China’s top artificial intelligence researchers are saying the country is unlikely to overtake the United States anytime soon because of limited computing power, chip shortages, and gaps in foundational research. While long-term ambition remains strong, leading voices from Alibaba, Tencent, and Zhipu AI agree that the next three to five years will be especially challenging.
Lin Junyang, technical lead of Alibaba Group Holding’s Qwen AI team, recently stated that the probability of any Chinese company surpassing U.S. AI leaders such as OpenAI or Google DeepMind within the next three to five years is below 20 percent. He described this estimate as “highly optimistic,” pointing to the massive advantage the United States holds in computing infrastructure.
According to Lin, U.S. companies operate with computing capacity that is one to two orders of magnitude larger than what is available to most Chinese firms. “Most critically, OpenAI and others are pouring enormous computational resources into next-generation research,” he explained. “Meanwhile, in China, we are stretched to the limit just meeting daily demand, which already consumes most of our available compute.”
This imbalance affects not only performance but also the ability to experiment, take risks, and explore entirely new AI architectures.
Tang Jie, co-founder and chief AI scientist at Zhipu AI said that the gap between China and the U.S. may actually be widening. He said the U.S. has a major advantage because many of its most advanced large language models are not publicly released.
“We just released some open-source models, and some people feel excited, thinking Chinese models have surpassed the U.S.,” Tang said. “But the real answer is that the gap may actually be growing.”

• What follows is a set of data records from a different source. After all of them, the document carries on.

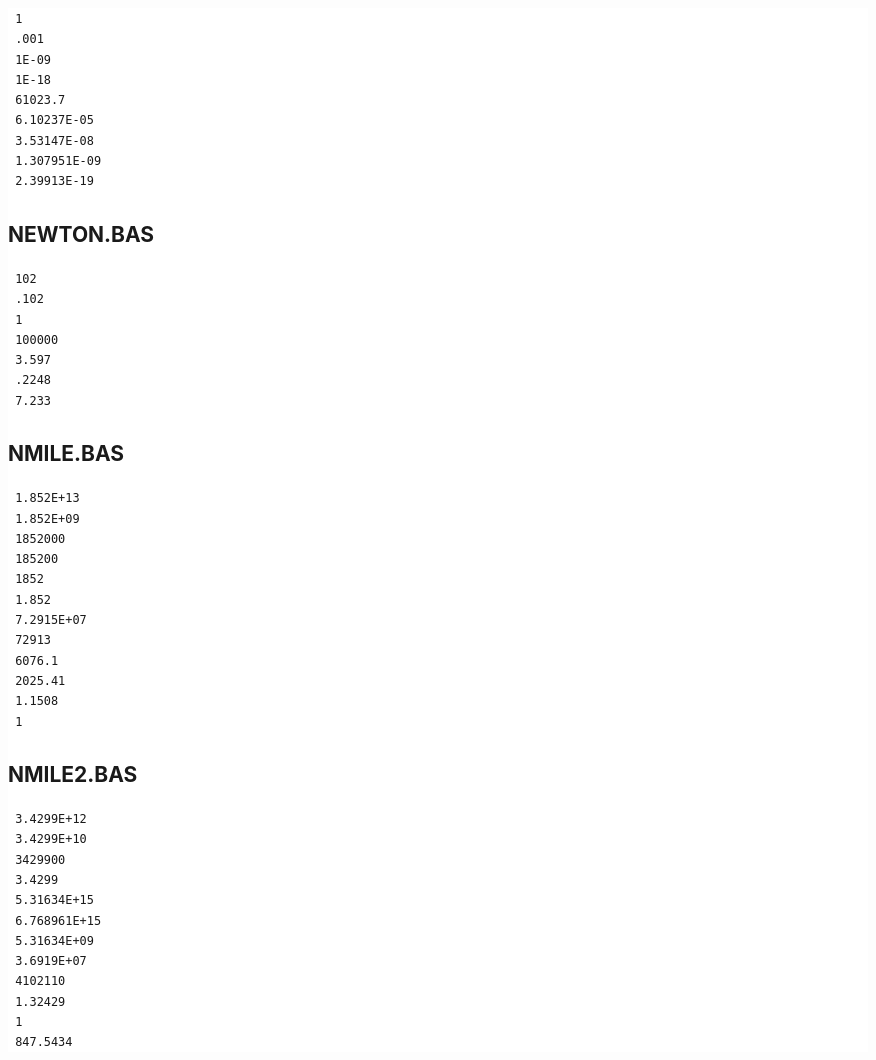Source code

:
 ```bas
 1 
 .001 
 1E-09 
 1E-18 
 61023.7 
 6.10237E-05 
 3.53147E-08 
 1.307951E-09 
 2.39913E-19 
```

## NEWTON.BAS

```bas
 102 
 .102 
 1 
 100000 
 3.597 
 .2248 
 7.233 
```

## NMILE.BAS

```bas
 1.852E+13 
 1.852E+09 
 1852000 
 185200 
 1852 
 1.852 
 7.2915E+07 
 72913 
 6076.1 
 2025.41 
 1.1508 
 1 
```

## NMILE2.BAS

```bas
 3.4299E+12 
 3.4299E+10 
 3429900 
 3.4299 
 5.31634E+15 
 6.768961E+15 
 5.31634E+09 
 3.6919E+07 
 4102110 
 1.32429 
 1 
 847.5434 
```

Tang believes the strength of U.S. firms lies not only in hardware but also in their ability to quietly test and refine advanced models behind closed doors, giving them a strategic edge that is difficult to measure from public benchmarks alone.
Yao Shunyu, Tencent Holdings’ newly appointed chief AI scientist and a former OpenAI researcher, said the world’s leading AI company in three to five years could still be Chinese but only if several major obstacles are addressed.
Yao pointed to China’s success in scaling technologies such as electric vehicles and advanced manufacturing as evidence of its potential. However, he warned that AI leadership will require overcoming deep structural challenges.
These include the lack of domestically produced extreme ultraviolet lithography machines for advanced chip manufacturing, slower enterprise adoption of AI, and limited investment in foundational AI research.
“We are very good at optimizing within existing frameworks, extracting as much as possible from a small number of GPUs,” Yao said. “What is still missing is the risk-taking spirit to define the next paradigm.”
Although Washington approved the sale of Nvidia’s H200 chips to China late last year, reversing earlier export restrictions, the situation remains complex. Beijing later urged some Chinese technology companies to pause orders for U.S. chips as part of a broader push to replace foreign hardware with domestic alternatives.
Experts say this policy tension creates uncertainty for AI developers, who must balance short-term performance needs with long-term self-reliance goals. Limited access to chips and lithography tools continues to slow progress in training large-scale models.